Jeudi Saint B – 1er avril 2021
Ex 12, 1-8.11-14 – Ps 115 (116) – 1 Co 11, 23-26 – Jn 13, 1-15
Homélie du P. Franck Gacogne
Que font les mains de Jésus dans le récit de la lettre de Paul aux Corinthiens ? Elles rendent grâce en se tendant vers Dieu, elles prennent le pain, elles le partagent, et le donnent en disant : « Ceci est mon corps qui est pour vous ». Et que font les mains de Jésus dans l’évangile de Jean ? Elles retirent son vêtement, prennent un linge et se mettent à laver les pieds des disciples. Ce sont les mêmes mains, et c’est au cours du même repas.
Et vous qui tout à l’heure allez communier, que vont faire vos mains ? Elles vont se joindre pour recevoir précieusement et avec précaution cette nourriture pour votre vie parce qu’elle vous fait grandir dans la foi : le Corps du Christ. Mais l’eucharistie, le repas où le Seigneur nous rassemble ne s’achèvera pas tout à l’heure pas la communion. Non, nos mains sont encore attendues dans les jours et les semaines qui suivent, elles sont espérées ensuite aux pieds des plus petits, le sacrement du frère. Eucharistie et service sont absolument indissociable, l’un conduit à l’autre et réciproquement.
Notre communion à l’Eucharistie ne sera jamais complète ni même accomplie si nous ne cherchons pas à devenir à nouveau par nos mains ce qu’elles ont reçus : le Corps du Christ.
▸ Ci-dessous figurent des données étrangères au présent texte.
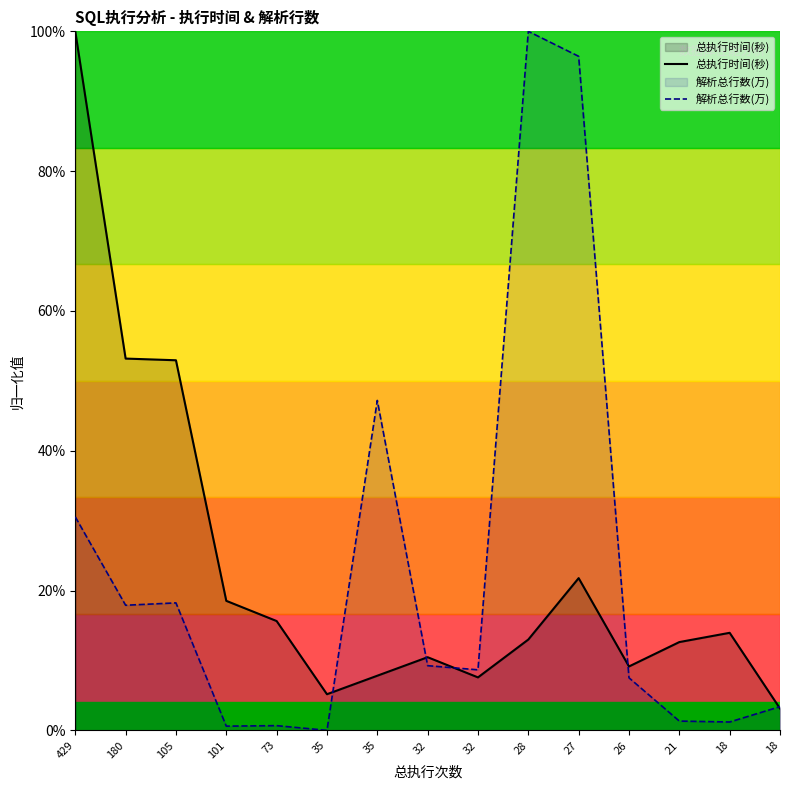

What is the maximum value for 解析总行数(万)?

1.0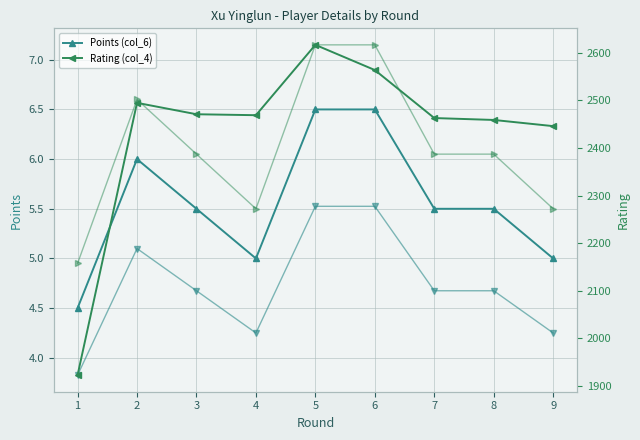

Read the Points trend high value at 5.

7.2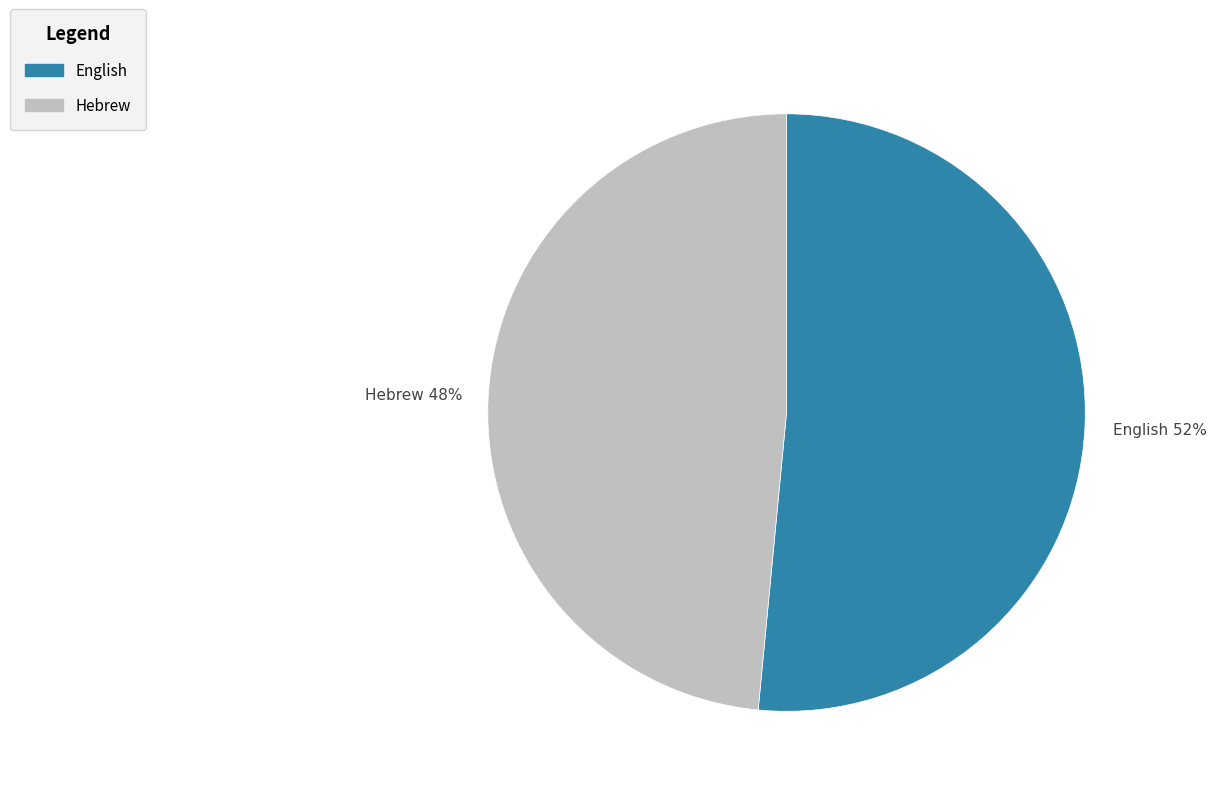

What is the smallest slice in the pie chart?

Hebrew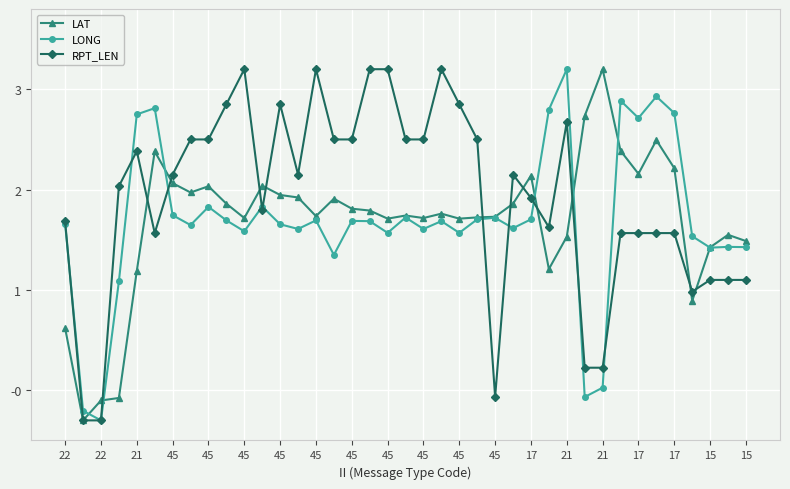

What is the maximum value shown in the chart?

3.2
Notre dignité à recevoir le Corps du Christ n’est acquise d’emblée par aucun d’entre-nous, c’est bien d’ailleurs ce que nous disons tous avant d’aller communier : « Seigneur, je ne suis pas digne de te recevoir… », et pourtant, Jésus décide de passe outre, il nous appelle et il nous invite à le recevoir : « prenez et mangez-en tous ». En revanche, c’est dans l’après, c’est à postériori que doit se vérifier notre dignité à avoir reçu l’eucharistie. Voici ce que le pape François écrit dans son exhortation sur la famille : « lorsque ceux qui communient refusent de s’engager pour les pauvres et les souffrants ou approuvent différentes formes de division, de mépris et d’injustice, l’Eucharistie est reçue de façon indigne » (AL 186).
Regardons l’attitude de Jésus, ses mains accomplissent ce geste du lavement des pieds en silence. Ce n’est qu’en raison de l’interpellation rebelle de Pierre qu’il doit s’expliquer sur ce geste inédit. Parce que dans la mentalité de Pierre, et sans doute aussi celle des autres apôtres dont il est le porte-parole, il est inconcevable et même scandaleux de voir leur maître s’abaisser au rang de l’esclave, du serviteur. Jésus ne lui fait pas une réponse populiste du genre : « on est tous des serviteurs ! », non, au contraire, il accepte et revendique le titre de Maitre et de Seigneur qui lui est donné, ce qui lui permet d’amorcer une révolution une conversion des mentalités de ceux qui le suivent : « Vous m’appelez “Maître” et “Seigneur”, et vous avez raison, car vraiment je le suis. Si donc moi, le Seigneur et le Maître, je vous ai lavé les pieds, vous aussi, vous devez vous laver les pieds les uns aux autres. C’est un exemple que je vous ai donné afin que vous fassiez, vous aussi, comme j’ai fait pour vous. »
L’évangéliste nous dit que Jésus sait que le Père a tout remis entre ses mains. Eh bien voilà ce qu’il décide d’en faire pour le révéler : elles sont au service, elles prennent soin. Par ses mains, Jésus nous révèle qui est Dieu. Ayant aimé les siens, il les aima jusqu’au bout. L’amour reçu dans cette communion m’engage à le rendre tout autour de moi, jusqu’au bout. Dans le temps de silence qui suivra la communion, donne-moi Seigneur, de discerner et de choisir comment je vais pouvoir par mes mains rendre tout l’amour que tu y déposes. Amen.